Metin Bölümü
Bizim Çıkaracağımız Dersler:

Amerika her zaman çıkarı için karşısındaki ülkeyi kullanmaktadır. Bize düşen bu kritik zamanda ülkemizin her türlü menfaatini sağlamak, bunu sağlarken de Amerika’nın kirli savaşına bulaşmamaktır. ABD işine geldiğinde müttefiklerini bile satmıştır.

Bizim Irak savaşından çıkaracağımız dersler vardır.

İlki unutmamalıyız ki hiçbir zaman kâfirden dost olmaz. Bugün yüzüne güler, yarın sırtından bıçaklar. Tarih bunun örnekleri ve tecrübeleri ile doludur.

İkincisi ise biz müslümanız. Dedelerimiz yüzyıllarca Malazgirt’ten Mohaç’a, Plevne’den Çanakkale’ye İslâm için, vatan için yaşamış ve çarpışmışlardır. Biz onların torunlarıysak bize düşen imandır, şecaattir, cesarettir, fedakârlıktır. Onlar nasıl ki küçücük bir beylikten, İslâm’ı âli tuttukları için, kocaman bir imparatorluk oldular, biz de ancak rızâ-i ilâhî’yi gözeterek bu badirelerden sıyrılabiliriz. Çünkü hüküm Allah’ındır. Bize O’nun rızâsı ve hoşnutluğu lâzım. Avrupa Birliği’nin, Amerika’nın eteği altında adam olmaktansa, İslâm için, vatan için yaşar, İslâm için, vatan için şerefimizle ölürüz.

Anladıklarınızı Sınayın
**a)** Irak savaşından çıkarılacak dersler metnine göre ABD, işine geldiğinde kimleri bile satmıştır?
**b)** Irak savaşından çıkarılacak dersler metninde "Amerika her zaman" ifadesini içeren sözlerle açılıp "çıkaracağımız dersler vardır." ifadesiyle kapanan kısmı aynen yazıya geçirin.
Öğeler başka bir kaynaktan alınmıştır.

Verilen Bilgiler
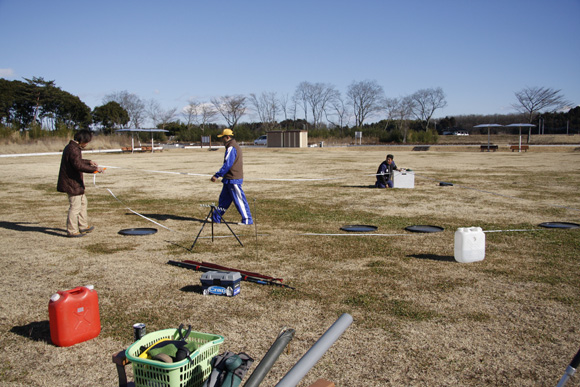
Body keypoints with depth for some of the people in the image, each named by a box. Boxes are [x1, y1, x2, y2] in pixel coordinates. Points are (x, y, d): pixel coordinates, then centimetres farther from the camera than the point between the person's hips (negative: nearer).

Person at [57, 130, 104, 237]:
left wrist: (89, 162, 28)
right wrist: (94, 169, -25)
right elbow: (79, 165, -29)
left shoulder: (71, 147, 13)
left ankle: (83, 226, 31)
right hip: (72, 183, -11)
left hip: (75, 183, 11)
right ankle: (72, 231, 4)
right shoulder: (74, 149, -21)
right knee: (75, 206, -4)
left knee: (83, 202, 21)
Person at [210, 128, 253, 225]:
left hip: (234, 180, -10)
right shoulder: (235, 146, 17)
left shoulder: (231, 148, -16)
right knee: (224, 198, 15)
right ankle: (216, 218, 23)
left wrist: (217, 175, -19)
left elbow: (227, 165, -22)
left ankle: (247, 220, 2)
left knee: (239, 200, -4)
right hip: (229, 179, 10)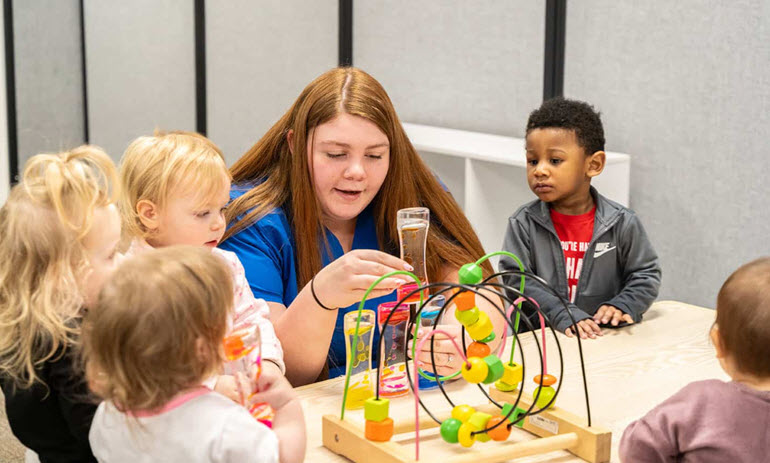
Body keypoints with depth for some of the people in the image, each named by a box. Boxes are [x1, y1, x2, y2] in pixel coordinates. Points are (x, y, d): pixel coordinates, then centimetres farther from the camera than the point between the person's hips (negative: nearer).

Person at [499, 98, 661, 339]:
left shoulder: (622, 223, 3)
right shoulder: (523, 223, 2)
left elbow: (646, 274, 10)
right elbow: (516, 279, -4)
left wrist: (622, 306, -8)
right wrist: (562, 315, -15)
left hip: (604, 336, 1)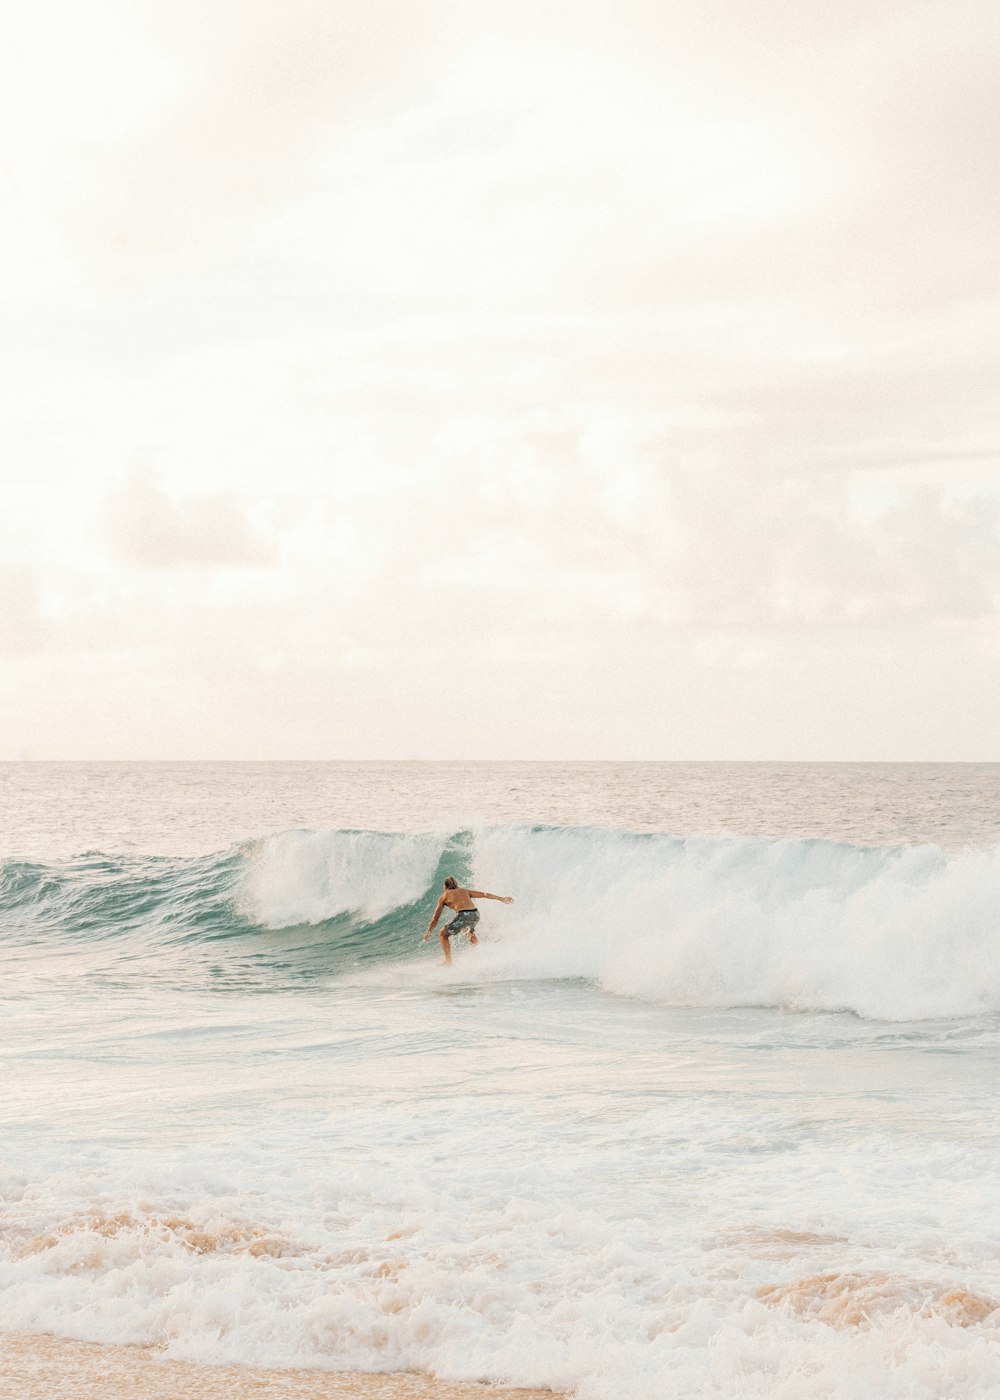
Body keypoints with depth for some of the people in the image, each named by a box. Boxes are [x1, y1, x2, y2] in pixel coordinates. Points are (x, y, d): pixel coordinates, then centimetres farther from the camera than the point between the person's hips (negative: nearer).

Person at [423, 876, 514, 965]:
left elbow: (436, 918, 21)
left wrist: (428, 933, 30)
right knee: (469, 931, 39)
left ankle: (448, 961, 6)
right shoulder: (465, 891, 29)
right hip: (475, 914, 5)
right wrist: (501, 898, 28)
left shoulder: (444, 897, 20)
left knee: (444, 934, 17)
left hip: (463, 915, -5)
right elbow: (484, 894, 24)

Numaralı Cevaplar
**a)** Müttefiklerini.

**b)**
Amerika her zaman çıkarı için karşısındaki ülkeyi kullanmaktadır. Bize düşen bu kritik zamanda ülkemizin her türlü menfaatini sağlamak, bunu sağlarken de Amerika’nın kirli savaşına bulaşmamaktır. ABD işine geldiğinde müttefiklerini bile satmıştır.

Bizim Irak savaşından çıkaracağımız dersler vardır.